Positionnement et posture des acteurs
Claire Autant-Dorier, sociologue de l’université Jean-Monnet de Saint-Étienne, questionne les résistances de divers acteurs de l’action sociale à qualifier certaines inégalités rencontrées dans le champ social en termes de discrimina tions et à recourir au référentiel de la lutte contre les discriminations, alors que, paradoxalement, du fait même de leurs missions, ils sont amenés à intervenir dans des situations où les pratiques discriminatoires sont omniprésentes.

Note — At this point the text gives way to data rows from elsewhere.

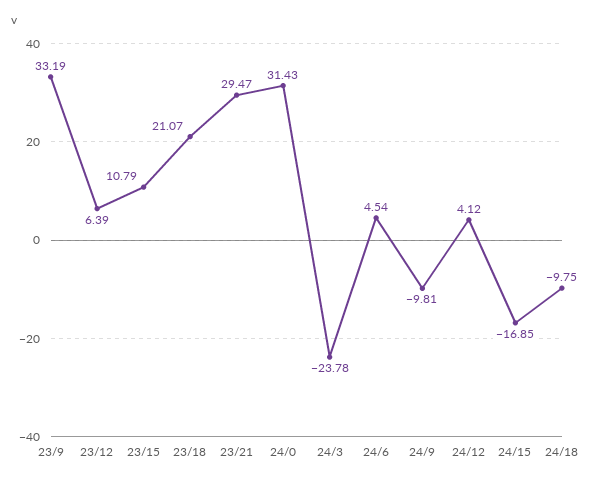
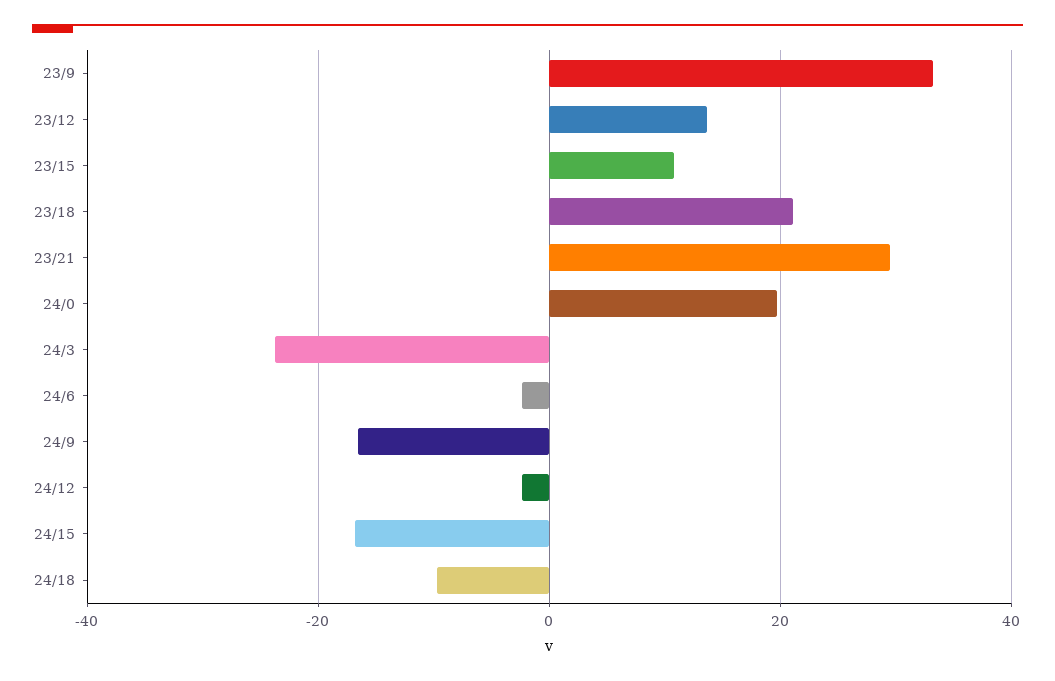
  {
    "23/9": 33.19,
-   "23/12": 6.39,
+   "23/12": 14,
    "23/15": 10.79,
    "23/18": 21.07,
    "23/21": 29.47,
-   "24/0": 31.43,
+   "24/0": 20,
    "24/3": -23.78,
-   "24/6": 4.54,
+   "24/6": -2,
-   "24/9": -9.81,
+   "24/9": -16,
-   "24/12": 4.12,
+   "24/12": -2,
    "24/15": -16.85,
    "24/18": -9.75
  }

Annalisa Lendaro, sociologue au laboratoire d’Économie et Sociologie du travail, mobilise une enquête qualitative conduite en région Provence-Alpes-Côte-d’Azur auprès des acteurs du marché de travail dans le secteur du bâtiment et de l’aide à domicile pour analyser les catégories d’évaluation retenues par les intermédiaires de l’emploi. Elle identifie l’usage qu’ils font des catégories ethniques des candidats lors des processus de sélection et la façon dont elles peuvent influencer leur choix.
Le sociologue Olivier Noël de l’Institut social et coopératif de recherche appliquée (ISCRA) identifie, dans le cadre d’une expérimentation d’ateliers coopératifs de lutte contre les discriminations à destination de jeunes des villes et des quartiers populaires, des présupposés qui empêchent de penser les discriminations multiples et d’agir contre elles. Carmen Diop, psychologue du travail, analyse les perceptions des femmes noires diplômées sur leurs parcours professionnels et s’interroge sur l’impact de l’apparence physique, de l’âge, de l’appartenance sexuelle et sociale sur leurs conditions de travail et leur déroulement de carrière. Elle fait émerger les stratégies mises en oeuvre pour faire écran à la violence des discriminations et préserver leur santé psychique.

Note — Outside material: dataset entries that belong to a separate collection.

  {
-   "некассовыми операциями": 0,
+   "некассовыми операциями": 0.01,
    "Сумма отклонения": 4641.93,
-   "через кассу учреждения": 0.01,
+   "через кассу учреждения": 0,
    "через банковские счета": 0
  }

Emmanuel Jovelin, sociologue à l’université catholique de Lille, s’intéresse à l’expérience de la discrimination des jeunes issus de l’immigration qui vivent des rapports sociaux de domination de classe et de “race” engendrant des formes d’humiliations et de souffrances dont les effets destructeurs ne sont pas tous mesurables.
Enfin, Ahmed Serraj, directeur de Boulevard des Potes de Bordeaux, retrace l’expérience de cette association en tant qu’acteur associatif connu et reconnu, et les réponses qu’elle apporte dans le champ de la prévention et de la lutte contre les discriminations en Gironde et en Aquitaine.
La démarche adoptée ici, qui consiste à croiser des approches théoriques et des recherches appliquées, apporte des éléments de réponse à la compréhension d’ensemble du phénomène des discriminations multifactorielles et invite à poursuivre la recherche.
Ce dossier est conçu comme une invitation au débat.